Un cardiologue alerte sur ce symptôme visible aux pieds et aux chevilles qui peut révéler une insuffisance cardiaque
L’insuffisance cardiaque touche des centaines de milliers de personnes en France, souvent sans qu’elles le sachent. Cette pathologie chronique, qui affaiblit la capacité du cœur à pomper le sang, représente la première cause d’hospitalisation après 65 ans et serait à l’origine d’environ 70 000 décès chaque année. Parmi ses signaux d’alerte, un symptôme en apparence banal attire l’attention des cardiologues : les chevilles gonflées insuffisance cardiaque peuvent aller de pair.
Des chevilles et des pieds qui enflent, des chaussettes qui marquent profondément la peau, des chaussures soudain trop serrées en fin de journée peuvent traduire un œdème des membres inférieurs. Pris isolément, ce signe reste parfois bénin, mais s’il s’accompagne d’essoufflement, de fatigue anormale ou d’une prise de poids rapide, il peut annoncer une décompensation d’insuffisance cardiaque et mérite une consultation.
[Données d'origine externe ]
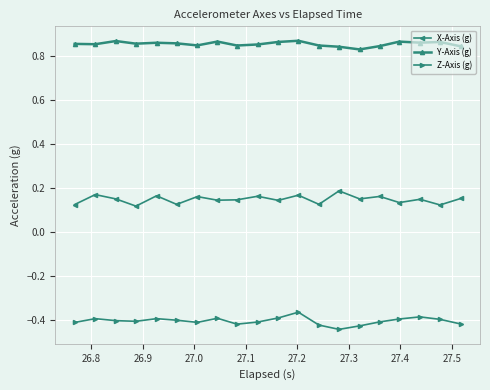

Does the chart display data point markers on the line(s)?

Yes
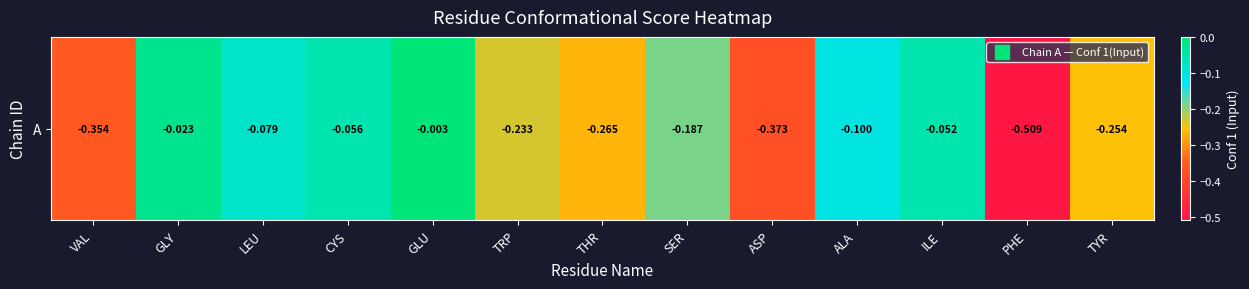

Which has a higher value, SER or THR?

SER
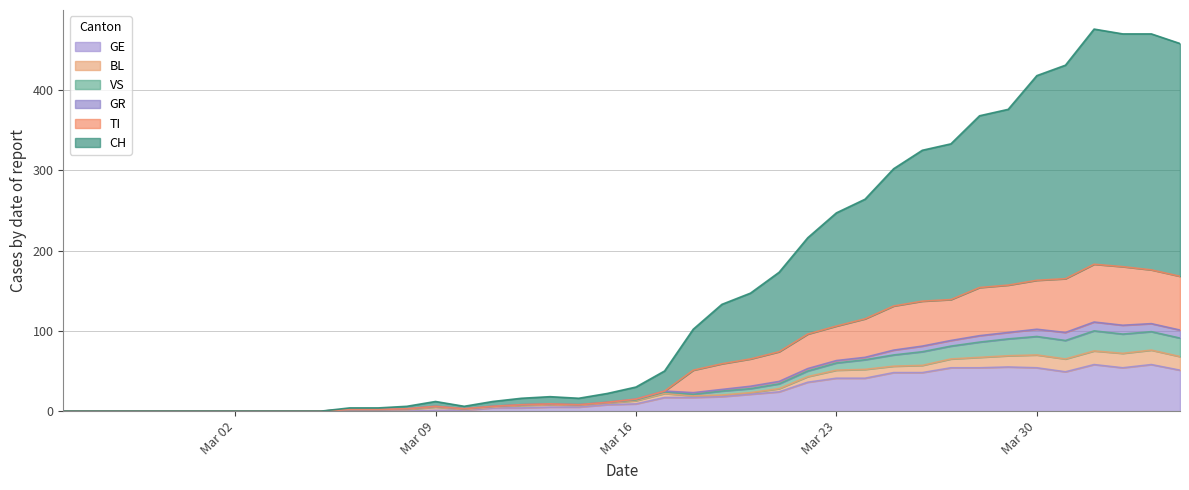

What is the maximum value shown in the chart?

476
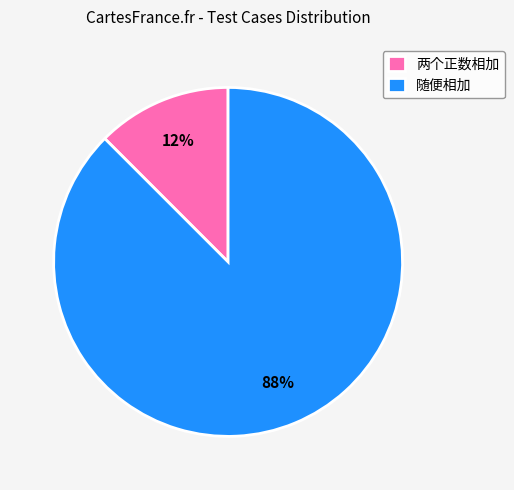

To the nearest percent, what is the average slice percentage?

50%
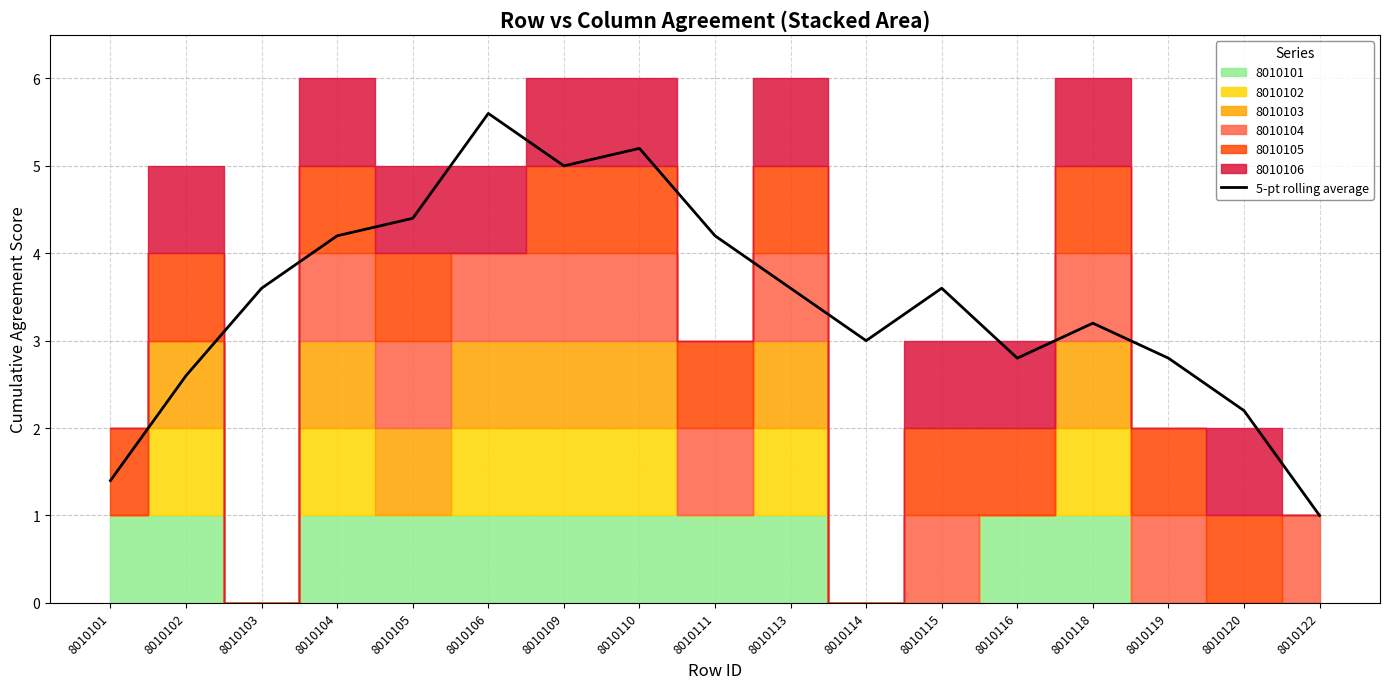

Is it true that the value at 8010103 is 1.0?

False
Chevilles gonflées : le signe visible qui peut trahir le cœur
Chevilles qui disparaissent, contour du pied épaissi, impression de “gonflement d’eau” : l’œdème lié à l’insuffisance cardiaque correspond à une accumulation de liquide dans les tissus. Les patients décrivent souvent un gonflement bilatéral, plus marqué le soir après la station debout. La peau paraît tendue, lisse, parfois brillante, et les bas ou chaussettes laissent une empreinte nette au retrait.
Sur le plan clinique, l’Assurance maladie décrit un “œdème prenant le godet” : quand on appuie avec le doigt sur la cheville ou le pied, un creux persiste quelques secondes avant que la peau ne retrouve son niveau. Ce phénomène s’explique par la rétention de liquide liée à un cœur qui pompe moins efficacement ; le sang stagne dans les veines, le retour veineux se fait mal et l’eau diffuse vers les tissus des jambes, des chevilles puis des pieds.
Quatre autres signaux d’alerte de l’insuffisance cardiaque
Le cardiologue Emmanuelle Berthelot, de l’hôpital de Bicêtre, rappelle qu’un simple œdème ne suffit pas à poser le diagnostic, mais qu’il fait partie d’un “pack” de signes à connaître pour éviter les formes graves. Quatre symptômes reviennent systématiquement dans les recommandations :
- Un essoufflement inhabituel à l’effort, puis parfois au repos ou en position allongée.
- Une prise de poids rapide de 2 ou 3 kilos en quelques jours, liée à une rétention d’eau.
- Un œdème des jambes avec chevilles et pieds gonflés.
- Une fatigue excessive, même pour de petits efforts.
Les spécialistes décrivent aussi un signe méconnu, la “bendopnée” : un essoufflement qui apparaît lorsqu’on se penche en avant pour lacer ses chaussures ou ramasser un objet. Ce phénomène témoigne d’une congestion déjà importante et, associé à des chevilles gonflées, renforce la suspicion d’insuffisance cardiaque.
Que faire en cas de chevilles gonflées et comment se faire dépister
Selon l’Assurance maladie, le diagnostic précoce et la réponse rapide dès les premiers signes de décompensation représentent un enjeu de santé publique majeur. En cas de pieds ou chevilles gonflés associés à un ou plusieurs symptômes précédents, la première étape reste la prise de rendez-vous avec le médecin traitant. Une bonne hygiène de vie et un traitement adapté peuvent ensuite limiter les conséquences de la maladie. “On ne peut pas en guérir, mais des traitements permettent de ralentir sa progression et de retrouver une vie normale, en diminuant les symptômes”, précise la cardiologue. “Être moins essoufflé permet de reprendre une activité physique adaptée, comme la marche. C’est bénéfique car le cœur est un muscle qui a besoin de fonctionner”.